6.2 Threats to External Validity
External validity is related to the extent to which the results obtained in this study can be generalized outside the context of this study. In our case, the used datasets were generated by using a set of empirical knowledge provided by agriculture engineers. It concerned the models’ classification characteristics (temperature, soil moisture, soil PH, and soil electrical conductivity), as well as the defined classes (irrigation and fertigation). This approach helps to the generalization of the findings of this study, especially in real-life case-studies. Besides, we have comprehensively detailed the followed empirical methodology to ease the reproducibility of this study in other fields of application.

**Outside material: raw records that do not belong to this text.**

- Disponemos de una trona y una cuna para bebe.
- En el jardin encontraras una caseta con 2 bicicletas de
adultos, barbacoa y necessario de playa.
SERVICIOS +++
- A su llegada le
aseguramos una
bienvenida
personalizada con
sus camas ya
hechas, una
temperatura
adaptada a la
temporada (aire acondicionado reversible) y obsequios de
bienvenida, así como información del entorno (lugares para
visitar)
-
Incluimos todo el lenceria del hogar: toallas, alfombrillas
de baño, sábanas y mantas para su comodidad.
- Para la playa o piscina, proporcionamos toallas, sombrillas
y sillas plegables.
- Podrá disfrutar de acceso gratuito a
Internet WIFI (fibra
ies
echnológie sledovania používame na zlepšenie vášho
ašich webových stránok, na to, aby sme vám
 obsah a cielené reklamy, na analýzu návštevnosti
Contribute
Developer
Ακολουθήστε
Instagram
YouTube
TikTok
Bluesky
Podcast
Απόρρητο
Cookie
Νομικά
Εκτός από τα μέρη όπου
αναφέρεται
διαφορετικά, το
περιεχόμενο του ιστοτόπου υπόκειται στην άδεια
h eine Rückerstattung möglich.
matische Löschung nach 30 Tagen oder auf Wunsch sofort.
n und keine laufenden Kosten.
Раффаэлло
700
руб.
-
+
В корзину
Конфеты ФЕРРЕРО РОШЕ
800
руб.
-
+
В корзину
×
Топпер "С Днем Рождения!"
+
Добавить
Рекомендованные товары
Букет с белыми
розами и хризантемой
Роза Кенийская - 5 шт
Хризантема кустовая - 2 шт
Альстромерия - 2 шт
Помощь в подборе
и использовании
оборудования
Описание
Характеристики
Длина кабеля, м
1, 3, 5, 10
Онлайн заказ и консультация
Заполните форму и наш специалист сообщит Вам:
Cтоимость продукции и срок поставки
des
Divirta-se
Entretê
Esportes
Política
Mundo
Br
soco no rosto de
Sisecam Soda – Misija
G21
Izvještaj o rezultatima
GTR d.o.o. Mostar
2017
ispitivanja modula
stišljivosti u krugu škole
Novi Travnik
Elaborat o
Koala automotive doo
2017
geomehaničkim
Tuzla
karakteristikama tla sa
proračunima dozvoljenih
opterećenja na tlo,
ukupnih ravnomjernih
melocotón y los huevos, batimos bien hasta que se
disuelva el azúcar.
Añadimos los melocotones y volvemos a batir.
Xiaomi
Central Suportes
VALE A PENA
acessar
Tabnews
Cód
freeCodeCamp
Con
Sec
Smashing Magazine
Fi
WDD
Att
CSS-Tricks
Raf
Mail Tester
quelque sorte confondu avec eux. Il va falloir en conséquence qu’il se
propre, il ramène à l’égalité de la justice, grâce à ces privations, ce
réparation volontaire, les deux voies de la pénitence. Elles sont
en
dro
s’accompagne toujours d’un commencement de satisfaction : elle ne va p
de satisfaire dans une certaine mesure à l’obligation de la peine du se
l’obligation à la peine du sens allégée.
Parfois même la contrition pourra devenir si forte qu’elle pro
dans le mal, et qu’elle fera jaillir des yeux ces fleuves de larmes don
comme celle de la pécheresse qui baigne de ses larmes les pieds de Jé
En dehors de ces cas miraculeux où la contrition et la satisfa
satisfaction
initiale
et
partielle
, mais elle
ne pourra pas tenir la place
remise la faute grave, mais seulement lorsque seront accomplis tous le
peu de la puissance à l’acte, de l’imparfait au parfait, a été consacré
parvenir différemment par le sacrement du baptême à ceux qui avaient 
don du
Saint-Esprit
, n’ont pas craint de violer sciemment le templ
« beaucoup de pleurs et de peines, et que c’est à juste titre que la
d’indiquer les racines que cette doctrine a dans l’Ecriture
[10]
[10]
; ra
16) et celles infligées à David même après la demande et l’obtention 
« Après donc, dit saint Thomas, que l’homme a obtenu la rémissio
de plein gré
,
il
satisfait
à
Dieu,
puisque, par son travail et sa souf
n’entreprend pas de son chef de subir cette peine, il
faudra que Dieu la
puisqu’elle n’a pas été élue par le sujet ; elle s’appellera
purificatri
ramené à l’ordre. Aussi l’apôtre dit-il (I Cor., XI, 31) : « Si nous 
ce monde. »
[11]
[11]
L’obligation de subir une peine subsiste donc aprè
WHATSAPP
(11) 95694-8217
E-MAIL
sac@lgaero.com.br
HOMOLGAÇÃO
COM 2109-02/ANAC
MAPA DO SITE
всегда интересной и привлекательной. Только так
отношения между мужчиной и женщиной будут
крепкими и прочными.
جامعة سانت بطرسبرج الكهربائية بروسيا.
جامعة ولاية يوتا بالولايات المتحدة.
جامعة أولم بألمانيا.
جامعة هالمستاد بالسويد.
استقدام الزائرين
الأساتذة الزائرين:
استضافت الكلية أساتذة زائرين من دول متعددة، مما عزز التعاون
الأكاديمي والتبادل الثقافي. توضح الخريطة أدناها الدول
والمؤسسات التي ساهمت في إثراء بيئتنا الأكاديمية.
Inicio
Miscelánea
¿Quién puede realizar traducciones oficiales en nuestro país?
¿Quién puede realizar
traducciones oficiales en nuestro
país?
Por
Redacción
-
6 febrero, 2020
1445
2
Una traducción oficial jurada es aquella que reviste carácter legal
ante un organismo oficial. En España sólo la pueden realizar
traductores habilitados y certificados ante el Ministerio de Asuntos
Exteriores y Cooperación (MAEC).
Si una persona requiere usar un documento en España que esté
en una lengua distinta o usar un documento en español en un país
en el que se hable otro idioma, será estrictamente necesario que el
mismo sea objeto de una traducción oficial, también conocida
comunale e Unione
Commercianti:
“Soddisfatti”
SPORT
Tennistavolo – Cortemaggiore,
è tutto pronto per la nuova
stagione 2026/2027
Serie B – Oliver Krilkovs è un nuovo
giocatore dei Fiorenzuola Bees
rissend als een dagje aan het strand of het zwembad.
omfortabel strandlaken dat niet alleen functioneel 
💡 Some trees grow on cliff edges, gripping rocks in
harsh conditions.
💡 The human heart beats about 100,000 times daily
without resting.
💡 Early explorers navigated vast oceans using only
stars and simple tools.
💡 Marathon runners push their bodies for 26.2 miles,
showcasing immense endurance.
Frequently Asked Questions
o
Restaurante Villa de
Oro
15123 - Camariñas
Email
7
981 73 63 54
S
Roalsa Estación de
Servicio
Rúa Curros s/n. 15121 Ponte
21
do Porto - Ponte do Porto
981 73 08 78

6.3 Threats to Construct Validity
Construct validity addresses the reliability of the predictive model performance obtained through this study. To reduce this potential limitation, four criteria were used: three are related to the constraints of end-devices in an IoT context (flash memory, SRAM, and latency), and one is related to the ML domain (accuracy). Other ML criteria could be added to assess the reliability of our classifiers such as Area Under Curve (AUC), F1-score, precision and recall. Moreover, statistical tests or ranking methods have been left for future study to assess the significance of performances and to obtain an overall rank of our classifiers in a real deployment.
7 Conclusion
This work has presented a novel stacking-based ensemble TinyML system for enabling collaborative decision-making between IoT-devices and edge-nodes. Our proposal poses a step forward in comparison with the state-of-the-art, as it enables the development of hierarchical intelligent IoT systems by adopting an edge-computing approach and exploiting the TinyML paradigm, which has not been addressed in the literature yet. Concretely, the proposed solution permits end-devices to make individual decisions considering their surrounding information. Thereafter, these individual decisions are submitted to a top-level element at the edge, which aggregates them in order to make a system-wide one, aiming at obtaining common benefits for the deployed elements. Without loss of generality, the proposal has been evaluated in a realistic use-case focused on smart-agriculture. To this end, a real implementation has been carried out considering several ML models, which have been embedded on an Arduino Uno unit with LoRa-powered communication capabilities, using two different TinyML frameworks. The attained results show the validity of the proposal as many different TinyML models can be integrated within the IoT board for performing the desired ML-based tasks. Concretely, the DT algorithm has evidenced the most adequate performance in terms of memory and storage footprint, processing latency, energy consumption, and decision accuracy. Therefore, the presented solution enables the integration of distributed intelligence in current IoT deployments while ensuring long life-times of end-devices. This paves the way for further research in the field of embedded distributed intelligence within the scope of the IoT ecosystem and egde computing. Besides, we are currently working on the deployment of the presented system in a farm in production placed on Ben Guerir (Morocco). This implementation in a real environment will permit us to evaluate other TinyML mechanisms and toolkits while improving the performance of the system presented in this paper.